__TASK INSTRUCTIONS__. The entries must be set down again word for word; no pictures belong in the copy.

[Saved entries]
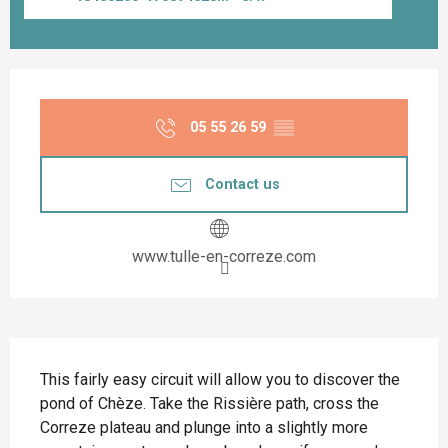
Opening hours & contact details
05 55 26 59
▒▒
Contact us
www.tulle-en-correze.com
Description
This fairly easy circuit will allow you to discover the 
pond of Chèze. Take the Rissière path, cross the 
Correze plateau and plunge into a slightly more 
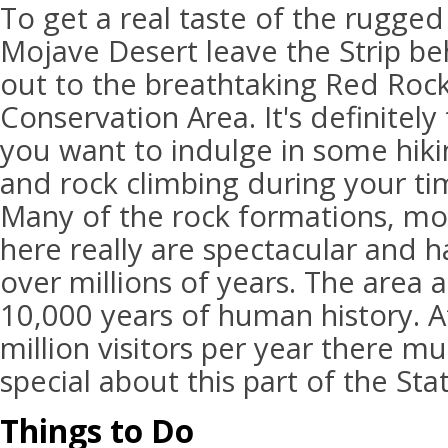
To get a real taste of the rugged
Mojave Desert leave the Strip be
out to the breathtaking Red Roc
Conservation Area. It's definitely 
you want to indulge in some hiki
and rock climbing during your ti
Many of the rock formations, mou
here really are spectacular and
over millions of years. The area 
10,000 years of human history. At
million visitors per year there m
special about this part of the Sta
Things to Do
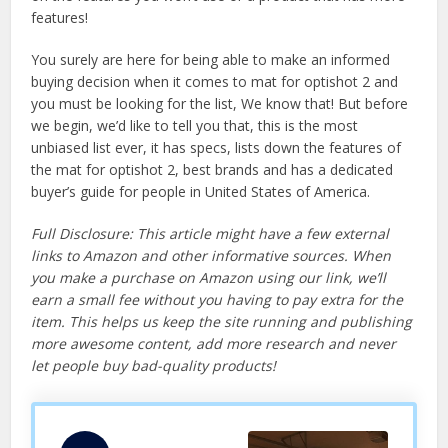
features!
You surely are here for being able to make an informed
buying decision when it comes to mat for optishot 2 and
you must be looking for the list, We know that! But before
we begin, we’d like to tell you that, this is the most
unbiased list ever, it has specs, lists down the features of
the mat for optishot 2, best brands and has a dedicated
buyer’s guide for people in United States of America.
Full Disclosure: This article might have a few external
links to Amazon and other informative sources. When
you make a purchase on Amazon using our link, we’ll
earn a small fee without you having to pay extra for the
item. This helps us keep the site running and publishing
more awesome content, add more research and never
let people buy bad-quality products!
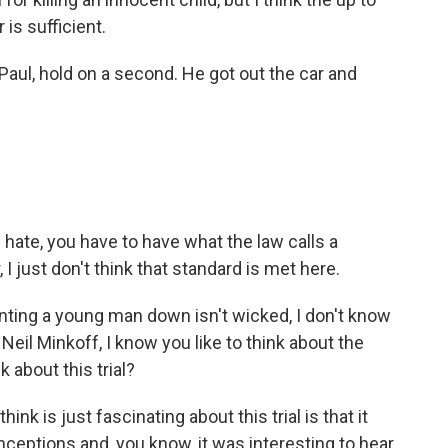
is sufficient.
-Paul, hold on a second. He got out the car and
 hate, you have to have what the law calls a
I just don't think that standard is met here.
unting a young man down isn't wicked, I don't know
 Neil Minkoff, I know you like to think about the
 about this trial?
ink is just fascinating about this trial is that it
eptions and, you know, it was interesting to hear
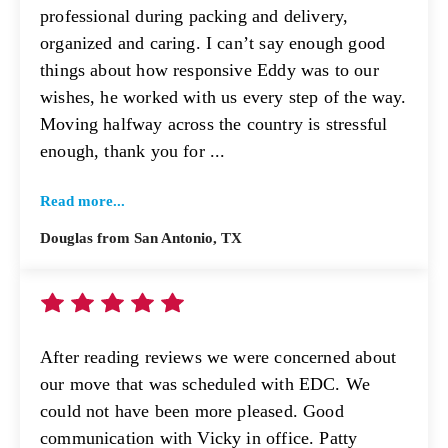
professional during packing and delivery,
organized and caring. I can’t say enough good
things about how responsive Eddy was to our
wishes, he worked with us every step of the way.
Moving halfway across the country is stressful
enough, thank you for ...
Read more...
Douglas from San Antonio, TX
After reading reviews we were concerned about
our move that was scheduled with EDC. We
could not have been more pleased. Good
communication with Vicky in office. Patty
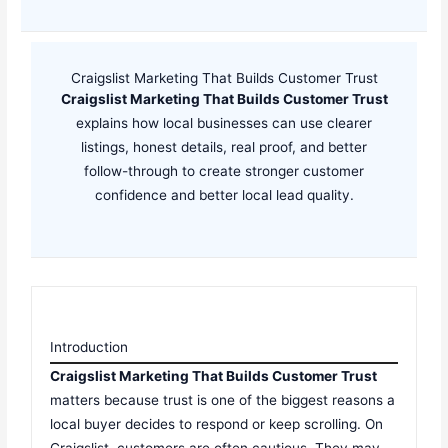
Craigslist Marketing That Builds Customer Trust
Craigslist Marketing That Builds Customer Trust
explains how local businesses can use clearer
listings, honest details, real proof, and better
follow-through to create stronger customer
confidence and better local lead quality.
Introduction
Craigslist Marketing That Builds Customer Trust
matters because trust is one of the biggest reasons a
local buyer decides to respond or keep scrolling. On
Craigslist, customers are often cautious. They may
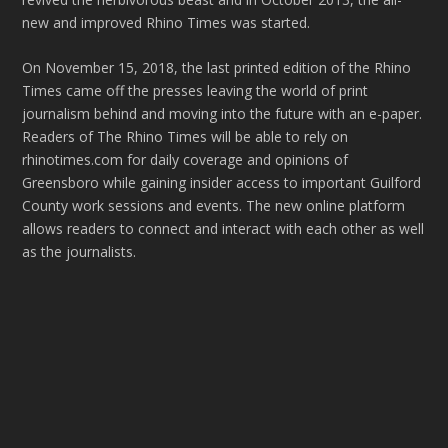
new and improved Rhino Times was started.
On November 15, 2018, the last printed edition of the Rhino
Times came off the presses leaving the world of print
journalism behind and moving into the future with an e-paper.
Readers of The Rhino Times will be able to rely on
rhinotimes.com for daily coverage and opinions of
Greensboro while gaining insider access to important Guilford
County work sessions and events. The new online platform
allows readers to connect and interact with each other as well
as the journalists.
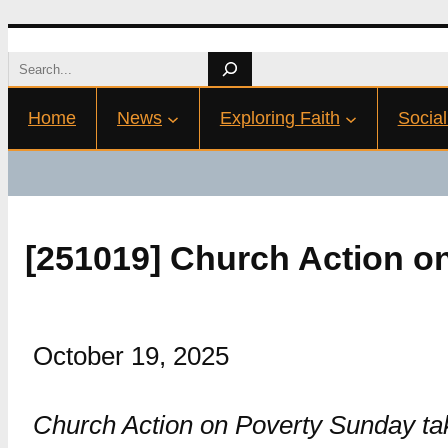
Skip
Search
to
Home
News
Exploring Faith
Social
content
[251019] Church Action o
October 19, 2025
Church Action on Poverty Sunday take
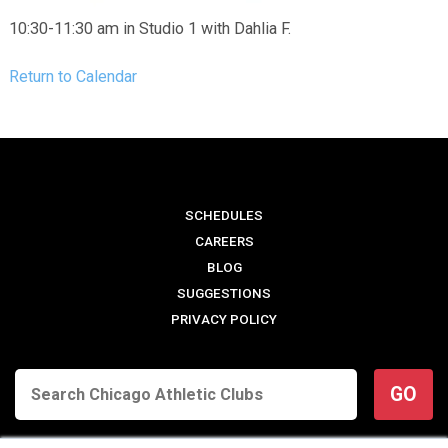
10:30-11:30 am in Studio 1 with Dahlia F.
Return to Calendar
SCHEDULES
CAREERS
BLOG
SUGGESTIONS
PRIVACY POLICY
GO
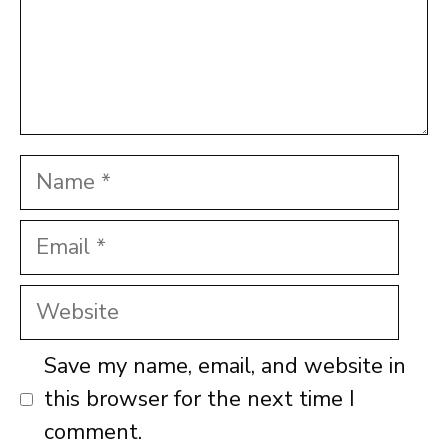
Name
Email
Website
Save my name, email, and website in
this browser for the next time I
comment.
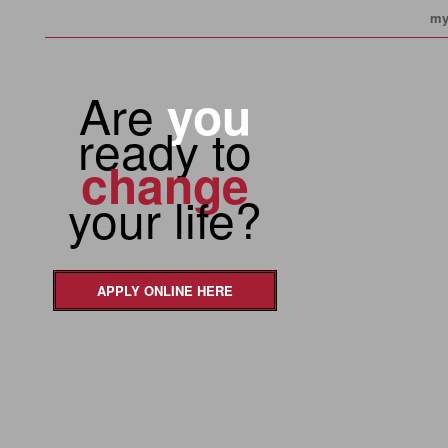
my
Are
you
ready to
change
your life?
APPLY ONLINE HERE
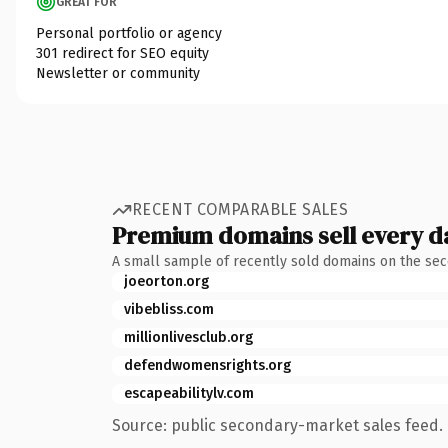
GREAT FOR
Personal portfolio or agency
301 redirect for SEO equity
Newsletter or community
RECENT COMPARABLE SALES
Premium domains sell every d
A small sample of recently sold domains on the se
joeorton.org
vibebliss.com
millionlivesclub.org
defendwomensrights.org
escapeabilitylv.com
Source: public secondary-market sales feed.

__YOUR RESPONSE__.
Opening hours & contact details
05 55 26 59
▒▒
Contact us
www.tulle-en-correze.com
Description
This fairly easy circuit will allow you to discover the 
pond of Chèze. Take the Rissière path, cross the 
Correze plateau and plunge into a slightly more 
To get a real taste of the rugged
Mojave Desert leave the Strip be
out to the breathtaking Red Roc
Conservation Area. It's definitely 
you want to indulge in some hiki
and rock climbing during your ti
Many of the rock formations, mou
here really are spectacular and
over millions of years. The area 
10,000 years of human history. At
million visitors per year there m
special about this part of the Sta
Things to Do
features!
You surely are here for being able to make an informed
buying decision when it comes to mat for optishot 2 and
you must be looking for the list, We know that! But before
we begin, we’d like to tell you that, this is the most
unbiased list ever, it has specs, lists down the features of
the mat for optishot 2, best brands and has a dedicated
buyer’s guide for people in United States of America.
Full Disclosure: This article might have a few external
links to Amazon and other informative sources. When
you make a purchase on Amazon using our link, we’ll
earn a small fee without you having to pay extra for the
item. This helps us keep the site running and publishing
more awesome content, add more research and never
let people buy bad-quality products!
is sufficient.
-Paul, hold on a second. He got out the car and
 hate, you have to have what the law calls a
I just don't think that standard is met here.
unting a young man down isn't wicked, I don't know
 Neil Minkoff, I know you like to think about the
 about this trial?
ink is just fascinating about this trial is that it
eptions and, you know, it was interesting to hear
professional during packing and delivery,
organized and caring. I can’t say enough good
things about how responsive Eddy was to our
wishes, he worked with us every step of the way.
Moving halfway across the country is stressful
enough, thank you for ...
Read more...
Douglas from San Antonio, TX
After reading reviews we were concerned about
our move that was scheduled with EDC. We
could not have been more pleased. Good
communication with Vicky in office. Patty
Craigslist Marketing That Builds Customer Trust
Craigslist Marketing That Builds Customer Trust
explains how local businesses can use clearer
listings, honest details, real proof, and better
follow-through to create stronger customer
confidence and better local lead quality.
Introduction
Craigslist Marketing That Builds Customer Trust
matters because trust is one of the biggest reasons a
local buyer decides to respond or keep scrolling. On
Craigslist, customers are often cautious. They may
new and improved Rhino Times was started.
On November 15, 2018, the last printed edition of the Rhino
Times came off the presses leaving the world of print
journalism behind and moving into the future with an e-paper.
Readers of The Rhino Times will be able to rely on
rhinotimes.com for daily coverage and opinions of
Greensboro while gaining insider access to important Guilford
County work sessions and events. The new online platform
allows readers to connect and interact with each other as well
as the journalists.
Skip
Search
to
Home
News
Exploring Faith
Social
content
[251019] Church Action o
October 19, 2025
Church Action on Poverty Sunday take
10:30-11:30 am in Studio 1 with Dahlia F.
Return to Calendar
SCHEDULES
CAREERS
BLOG
SUGGESTIONS
PRIVACY POLICY
GO
Name
Email
Website
Save my name, email, and website in
this browser for the next time I
comment.
my
Are
you
ready to
change
your life?
APPLY ONLINE HERE
GREAT FOR
Personal portfolio or agency
301 redirect for SEO equity
Newsletter or community
RECENT COMPARABLE SALES
Premium domains sell every d
A small sample of recently sold domains on the se
joeorton.org
vibebliss.com
millionlivesclub.org
defendwomensrights.org
escapeabilitylv.com
Source: public secondary-market sales feed.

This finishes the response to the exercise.